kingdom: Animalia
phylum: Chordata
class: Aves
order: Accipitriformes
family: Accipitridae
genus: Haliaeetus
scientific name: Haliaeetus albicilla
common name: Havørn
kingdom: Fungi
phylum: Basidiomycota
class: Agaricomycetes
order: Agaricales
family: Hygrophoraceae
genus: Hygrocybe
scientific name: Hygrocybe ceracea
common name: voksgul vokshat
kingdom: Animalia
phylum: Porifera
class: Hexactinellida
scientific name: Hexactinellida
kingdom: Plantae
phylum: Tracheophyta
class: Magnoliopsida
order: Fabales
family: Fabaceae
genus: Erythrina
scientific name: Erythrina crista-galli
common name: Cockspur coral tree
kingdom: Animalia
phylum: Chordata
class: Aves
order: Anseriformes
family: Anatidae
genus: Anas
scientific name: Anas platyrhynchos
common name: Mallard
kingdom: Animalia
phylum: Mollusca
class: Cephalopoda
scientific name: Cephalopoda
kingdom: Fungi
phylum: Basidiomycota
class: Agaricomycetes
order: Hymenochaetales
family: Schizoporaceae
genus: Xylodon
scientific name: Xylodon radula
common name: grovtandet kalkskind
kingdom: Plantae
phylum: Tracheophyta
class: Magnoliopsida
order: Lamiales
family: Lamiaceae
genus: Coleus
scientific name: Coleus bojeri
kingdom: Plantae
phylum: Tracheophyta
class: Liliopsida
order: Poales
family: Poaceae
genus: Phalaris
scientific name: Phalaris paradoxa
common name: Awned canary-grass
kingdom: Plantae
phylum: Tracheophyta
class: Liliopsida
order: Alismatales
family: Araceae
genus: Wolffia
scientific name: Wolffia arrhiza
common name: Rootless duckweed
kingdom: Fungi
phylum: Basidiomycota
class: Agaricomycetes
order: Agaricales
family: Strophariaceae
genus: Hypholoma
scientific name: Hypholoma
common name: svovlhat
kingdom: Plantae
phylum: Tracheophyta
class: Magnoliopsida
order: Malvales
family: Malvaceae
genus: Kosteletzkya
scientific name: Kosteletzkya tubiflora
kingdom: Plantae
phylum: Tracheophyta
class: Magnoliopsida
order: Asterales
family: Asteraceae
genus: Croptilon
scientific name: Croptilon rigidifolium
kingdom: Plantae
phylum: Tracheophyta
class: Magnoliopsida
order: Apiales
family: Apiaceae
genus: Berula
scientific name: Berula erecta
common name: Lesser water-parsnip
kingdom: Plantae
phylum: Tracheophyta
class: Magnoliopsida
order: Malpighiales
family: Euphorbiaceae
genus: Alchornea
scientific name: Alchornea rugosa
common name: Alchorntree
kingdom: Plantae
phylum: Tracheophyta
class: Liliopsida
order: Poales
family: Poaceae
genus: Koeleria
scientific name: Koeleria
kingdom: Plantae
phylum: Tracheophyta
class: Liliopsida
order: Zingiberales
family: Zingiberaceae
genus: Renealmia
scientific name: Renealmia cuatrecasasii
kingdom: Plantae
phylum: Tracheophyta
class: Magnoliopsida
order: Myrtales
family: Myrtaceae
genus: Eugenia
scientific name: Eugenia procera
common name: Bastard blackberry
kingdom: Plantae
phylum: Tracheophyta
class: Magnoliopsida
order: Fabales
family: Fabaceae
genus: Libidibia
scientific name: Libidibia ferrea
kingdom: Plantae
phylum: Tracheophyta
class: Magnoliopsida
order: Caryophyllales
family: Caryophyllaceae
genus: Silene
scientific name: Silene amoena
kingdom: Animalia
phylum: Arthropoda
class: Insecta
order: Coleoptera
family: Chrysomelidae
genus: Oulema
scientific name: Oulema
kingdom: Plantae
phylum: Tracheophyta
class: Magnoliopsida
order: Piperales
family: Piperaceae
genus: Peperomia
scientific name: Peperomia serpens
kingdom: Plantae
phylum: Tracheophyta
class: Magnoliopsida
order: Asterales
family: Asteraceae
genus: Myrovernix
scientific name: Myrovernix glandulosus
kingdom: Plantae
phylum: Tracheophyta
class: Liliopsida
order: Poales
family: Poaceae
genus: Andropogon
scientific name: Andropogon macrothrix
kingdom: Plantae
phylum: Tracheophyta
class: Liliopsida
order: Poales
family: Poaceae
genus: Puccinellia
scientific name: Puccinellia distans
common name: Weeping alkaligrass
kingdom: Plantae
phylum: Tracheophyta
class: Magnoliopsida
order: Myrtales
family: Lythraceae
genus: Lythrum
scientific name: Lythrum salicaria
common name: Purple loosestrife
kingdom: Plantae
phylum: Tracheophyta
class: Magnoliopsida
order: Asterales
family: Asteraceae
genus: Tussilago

※ ※ ※

• **Stated goal**
Render every line of the entries above as a Markdown table with two columns, Number and Entry Line, giving each line its row number and leaving out blank lines.

• **Task response**
| Number | Entry Line |
|---|---|
| 1 | kingdom: Animalia |
| 2 | phylum: Chordata |
| 3 | class: Aves |
| 4 | order: Accipitriformes |
| 5 | family: Accipitridae |
| 6 | genus: Haliaeetus |
| 7 | scientific name: Haliaeetus albicilla |
| 8 | common name: Havørn |
| 9 | kingdom: Fungi |
| 10 | phylum: Basidiomycota |
| 11 | class: Agaricomycetes |
| 12 | order: Agaricales |
| 13 | family: Hygrophoraceae |
| 14 | genus: Hygrocybe |
| 15 | scientific name: Hygrocybe ceracea |
| 16 | common name: voksgul vokshat |
| 17 | kingdom: Animalia |
| 18 | phylum: Porifera |
| 19 | class: Hexactinellida |
| 20 | scientific name: Hexactinellida |
| 21 | kingdom: Plantae |
| 22 | phylum: Tracheophyta |
| 23 | class: Magnoliopsida |
| 24 | order: Fabales |
| 25 | family: Fabaceae |
| 26 | genus: Erythrina |
| 27 | scientific name: Erythrina crista-galli |
| 28 | common name: Cockspur coral tree |
| 29 | kingdom: Animalia |
| 30 | phylum: Chordata |
| 31 | class: Aves |
| 32 | order: Anseriformes |
| 33 | family: Anatidae |
| 34 | genus: Anas |
| 35 | scientific name: Anas platyrhynchos |
| 36 | common name: Mallard |
| 37 | kingdom: Animalia |
| 38 | phylum: Mollusca |
| 39 | class: Cephalopoda |
| 40 | scientific name: Cephalopoda |
| 41 | kingdom: Fungi |
| 42 | phylum: Basidiomycota |
| 43 | class: Agaricomycetes |
| 44 | order: Hymenochaetales |
| 45 | family: Schizoporaceae |
| 46 | genus: Xylodon |
| 47 | scientific name: Xylodon radula |
| 48 | common name: grovtandet kalkskind |
| 49 | kingdom: Plantae |
| 50 | phylum: Tracheophyta |
| 51 | class: Magnoliopsida |
| 52 | order: Lamiales |
| 53 | family: Lamiaceae |
| 54 | genus: Coleus |
| 55 | scientific name: Coleus bojeri |
| 56 | kingdom: Plantae |
| 57 | phylum: Tracheophyta |
| 58 | class: Liliopsida |
| 59 | order: Poales |
| 60 | family: Poaceae |
| 61 | genus: Phalaris |
| 62 | scientific name: Phalaris paradoxa |
| 63 | common name: Awned canary-grass |
| 64 | kingdom: Plantae |
| 65 | phylum: Tracheophyta |
| 66 | class: Liliopsida |
| 67 | order: Alismatales |
| 68 | family: Araceae |
| 69 | genus: Wolffia |
| 70 | scientific name: Wolffia arrhiza |
| 71 | common name: Rootless duckweed |
| 72 | kingdom: Fungi |
| 73 | phylum: Basidiomycota |
| 74 | class: Agaricomycetes |
| 75 | order: Agaricales |
| 76 | family: Strophariaceae |
| 77 | genus: Hypholoma |
| 78 | scientific name: Hypholoma |
| 79 | common name: svovlhat |
| 80 | kingdom: Plantae |
| 81 | phylum: Tracheophyta |
| 82 | class: Magnoliopsida |
| 83 | order: Malvales |
| 84 | family: Malvaceae |
| 85 | genus: Kosteletzkya |
| 86 | scientific name: Kosteletzkya tubiflora |
| 87 | kingdom: Plantae |
| 88 | phylum: Tracheophyta |
| 89 | class: Magnoliopsida |
| 90 | order: Asterales |
| 91 | family: Asteraceae |
| 92 | genus: Croptilon |
| 93 | scientific name: Croptilon rigidifolium |
| 94 | kingdom: Plantae |
| 95 | phylum: Tracheophyta |
| 96 | class: Magnoliopsida |
| 97 | order: Apiales |
| 98 | family: Apiaceae |
| 99 | genus: Berula |
| 100 | scientific name: Berula erecta |
| 101 | common name: Lesser water-parsnip |
| 102 | kingdom: Plantae |
| 103 | phylum: Tracheophyta |
| 104 | class: Magnoliopsida |
| 105 | order: Malpighiales |
| 106 | family: Euphorbiaceae |
| 107 | genus: Alchornea |
| 108 | scientific name: Alchornea rugosa |
| 109 | common name: Alchorntree |
| 110 | kingdom: Plantae |
| 111 | phylum: Tracheophyta |
| 112 | class: Liliopsida |
| 113 | order: Poales |
| 114 | family: Poaceae |
| 115 | genus: Koeleria |
| 116 | scientific name: Koeleria |
| 117 | kingdom: Plantae |
| 118 | phylum: Tracheophyta |
| 119 | class: Liliopsida |
| 120 | order: Zingiberales |
| 121 | family: Zingiberaceae |
| 122 | genus: Renealmia |
| 123 | scientific name: Renealmia cuatrecasasii |
| 124 | kingdom: Plantae |
| 125 | phylum: Tracheophyta |
| 126 | class: Magnoliopsida |
| 127 | order: Myrtales |
| 128 | family: Myrtaceae |
| 129 | genus: Eugenia |
| 130 | scientific name: Eugenia procera |
| 131 | common name: Bastard blackberry |
| 132 | kingdom: Plantae |
| 133 | phylum: Tracheophyta |
| 134 | class: Magnoliopsida |
| 135 | order: Fabales |
| 136 | family: Fabaceae |
| 137 | genus: Libidibia |
| 138 | scientific name: Libidibia ferrea |
| 139 | kingdom: Plantae |
| 140 | phylum: Tracheophyta |
| 141 | class: Magnoliopsida |
| 142 | order: Caryophyllales |
| 143 | family: Caryophyllaceae |
| 144 | genus: Silene |
| 145 | scientific name: Silene amoena |
| 146 | kingdom: Animalia |
| 147 | phylum: Arthropoda |
| 148 | class: Insecta |
| 149 | order: Coleoptera |
| 150 | family: Chrysomelidae |
| 151 | genus: Oulema |
| 152 | scientific name: Oulema |
| 153 | kingdom: Plantae |
| 154 | phylum: Tracheophyta |
| 155 | class: Magnoliopsida |
| 156 | order: Piperales |
| 157 | family: Piperaceae |
| 158 | genus: Peperomia |
| 159 | scientific name: Peperomia serpens |
| 160 | kingdom: Plantae |
| 161 | phylum: Tracheophyta |
| 162 | class: Magnoliopsida |
| 163 | order: Asterales |
| 164 | family: Asteraceae |
| 165 | genus: Myrovernix |
| 166 | scientific name: Myrovernix glandulosus |
| 167 | kingdom: Plantae |
| 168 | phylum: Tracheophyta |
| 169 | class: Liliopsida |
| 170 | order: Poales |
| 171 | family: Poaceae |
| 172 | genus: Andropogon |
| 173 | scientific name: Andropogon macrothrix |
| 174 | kingdom: Plantae |
| 175 | phylum: Tracheophyta |
| 176 | class: Liliopsida |
| 177 | order: Poales |
| 178 | family: Poaceae |
| 179 | genus: Puccinellia |
| 180 | scientific name: Puccinellia distans |
| 181 | common name: Weeping alkaligrass |
| 182 | kingdom: Plantae |
| 183 | phylum: Tracheophyta |
| 184 | class: Magnoliopsida |
| 185 | order: Myrtales |
| 186 | family: Lythraceae |
| 187 | genus: Lythrum |
| 188 | scientific name: Lythrum salicaria |
| 189 | common name: Purple loosestrife |
| 190 | kingdom: Plantae |
| 191 | phylum: Tracheophyta |
| 192 | class: Magnoliopsida |
| 193 | order: Asterales |
| 194 | family: Asteraceae |
| 195 | genus: Tussilago |